Não se pode ser de esquerda e a favor de um ensino rigoroso? Resposta a um artigo de Domingos Fernandes

Ser a favor de um ensino mais ambicioso não transforma uma citadina em perigosa direitista. E ser a favor de programas vagos e de deixar as coisas andar não transforma um professor catedrático num defensor do povo.

Num artigo de opinião no PÚBLICO de 23 de maio, Domingos Fernandes, que assina como “Professor Catedrático da Universidade de Lisboa; ex-secretário de Estado da Administração Educativa no XIV Governo Constitucional”, insurge-se contra um texto de opinião de David Justino e defende que “As políticas educativas não são neutras”.

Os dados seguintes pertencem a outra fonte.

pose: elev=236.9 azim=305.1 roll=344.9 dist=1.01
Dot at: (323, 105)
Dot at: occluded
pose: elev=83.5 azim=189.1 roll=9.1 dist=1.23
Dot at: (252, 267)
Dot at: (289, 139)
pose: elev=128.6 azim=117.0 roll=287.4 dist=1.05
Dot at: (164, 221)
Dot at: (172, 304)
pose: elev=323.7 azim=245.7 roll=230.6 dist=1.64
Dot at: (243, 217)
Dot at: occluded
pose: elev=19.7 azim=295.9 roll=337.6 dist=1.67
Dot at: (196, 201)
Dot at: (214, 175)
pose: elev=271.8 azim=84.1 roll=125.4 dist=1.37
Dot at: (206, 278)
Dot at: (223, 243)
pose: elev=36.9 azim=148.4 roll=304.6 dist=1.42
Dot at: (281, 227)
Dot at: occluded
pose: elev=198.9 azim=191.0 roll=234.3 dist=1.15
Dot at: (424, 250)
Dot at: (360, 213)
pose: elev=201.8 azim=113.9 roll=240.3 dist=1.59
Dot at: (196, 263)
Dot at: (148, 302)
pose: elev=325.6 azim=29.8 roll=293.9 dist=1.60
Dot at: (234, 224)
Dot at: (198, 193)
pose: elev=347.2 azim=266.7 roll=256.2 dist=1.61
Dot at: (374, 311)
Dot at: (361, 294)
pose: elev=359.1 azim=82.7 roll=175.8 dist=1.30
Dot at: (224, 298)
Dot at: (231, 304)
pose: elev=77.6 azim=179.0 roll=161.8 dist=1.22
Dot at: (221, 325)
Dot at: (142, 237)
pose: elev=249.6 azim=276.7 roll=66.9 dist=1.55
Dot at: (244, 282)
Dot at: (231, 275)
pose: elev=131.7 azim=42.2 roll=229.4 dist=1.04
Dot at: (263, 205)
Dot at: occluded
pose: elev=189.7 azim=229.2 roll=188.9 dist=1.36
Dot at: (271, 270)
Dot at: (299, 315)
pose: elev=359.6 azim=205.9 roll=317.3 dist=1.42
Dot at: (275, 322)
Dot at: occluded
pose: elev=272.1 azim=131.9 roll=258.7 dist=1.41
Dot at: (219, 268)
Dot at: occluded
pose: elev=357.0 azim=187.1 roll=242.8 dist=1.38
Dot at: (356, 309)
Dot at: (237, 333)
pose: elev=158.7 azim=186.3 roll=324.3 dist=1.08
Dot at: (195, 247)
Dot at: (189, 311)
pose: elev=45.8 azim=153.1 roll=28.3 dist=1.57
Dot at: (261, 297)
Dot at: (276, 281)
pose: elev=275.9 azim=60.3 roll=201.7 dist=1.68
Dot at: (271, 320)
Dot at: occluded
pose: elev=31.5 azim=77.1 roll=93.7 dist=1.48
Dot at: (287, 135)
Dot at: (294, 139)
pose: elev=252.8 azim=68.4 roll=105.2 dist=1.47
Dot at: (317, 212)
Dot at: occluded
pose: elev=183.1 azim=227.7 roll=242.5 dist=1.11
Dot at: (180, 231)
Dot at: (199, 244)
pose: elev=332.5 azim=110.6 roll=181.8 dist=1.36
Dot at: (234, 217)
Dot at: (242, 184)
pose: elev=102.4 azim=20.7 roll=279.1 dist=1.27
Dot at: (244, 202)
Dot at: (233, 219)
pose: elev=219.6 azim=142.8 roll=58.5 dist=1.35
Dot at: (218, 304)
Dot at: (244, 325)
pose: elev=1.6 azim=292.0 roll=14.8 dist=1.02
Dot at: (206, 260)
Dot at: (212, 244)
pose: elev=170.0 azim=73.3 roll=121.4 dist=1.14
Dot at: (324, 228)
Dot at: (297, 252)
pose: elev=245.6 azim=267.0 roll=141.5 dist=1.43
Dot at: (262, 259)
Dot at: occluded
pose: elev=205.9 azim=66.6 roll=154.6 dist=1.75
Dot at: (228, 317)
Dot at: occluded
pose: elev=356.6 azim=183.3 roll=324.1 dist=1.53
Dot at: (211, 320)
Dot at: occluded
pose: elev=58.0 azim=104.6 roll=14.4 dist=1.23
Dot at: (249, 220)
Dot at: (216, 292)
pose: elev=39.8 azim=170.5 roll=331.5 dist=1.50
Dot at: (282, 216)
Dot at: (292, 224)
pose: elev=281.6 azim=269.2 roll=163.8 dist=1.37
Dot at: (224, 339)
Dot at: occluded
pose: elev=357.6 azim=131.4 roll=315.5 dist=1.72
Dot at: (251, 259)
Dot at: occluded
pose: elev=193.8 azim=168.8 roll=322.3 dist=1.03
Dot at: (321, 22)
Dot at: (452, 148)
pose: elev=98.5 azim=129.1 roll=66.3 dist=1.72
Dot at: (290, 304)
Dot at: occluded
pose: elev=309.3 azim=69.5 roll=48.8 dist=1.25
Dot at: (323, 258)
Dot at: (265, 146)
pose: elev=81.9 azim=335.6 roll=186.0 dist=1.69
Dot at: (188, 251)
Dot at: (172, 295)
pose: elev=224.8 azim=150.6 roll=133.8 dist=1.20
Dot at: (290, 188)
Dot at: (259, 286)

Perfeito! É bom que a educação e as escolhas em educação sejam debatidas e se contrastem opiniões. Onde existem apenas consensos e unanimismos frouxos é difícil perceber o que está em causa.

Onde as coisas são menos perfeitas é na atitude geral do artigo e na sua tese fundamental. David Justino tinha procurado mostrar que o caminho seguido nos últimos 15 anos continha alguma continuidade. Os diversos governos, do Partido Socialista ou do Partido Social Democrata, tinham progredido sempre no sentido de mais atenção aos resultados. Ora o novo Governo, naturalmente por força da coligação em que se baseia, tinha feito uma rutura com essa evolução e desviava-se mesmo do programa do Partido Socialista. Conviria pois debater as coisas tal como elas são e não em termos ideológicos.

Domingos Fernandes insurge-se e diz que as escolhas de políticas públicas em educação são essencialmente ideológicas, e que as pessoas que se manifestam a favor da divulgação de resultados das escolas ou da avaliação através de provas finais nos anos de escolaridade inferiores ao 9.º, querem “excluir” alunos e promover políticas de direita.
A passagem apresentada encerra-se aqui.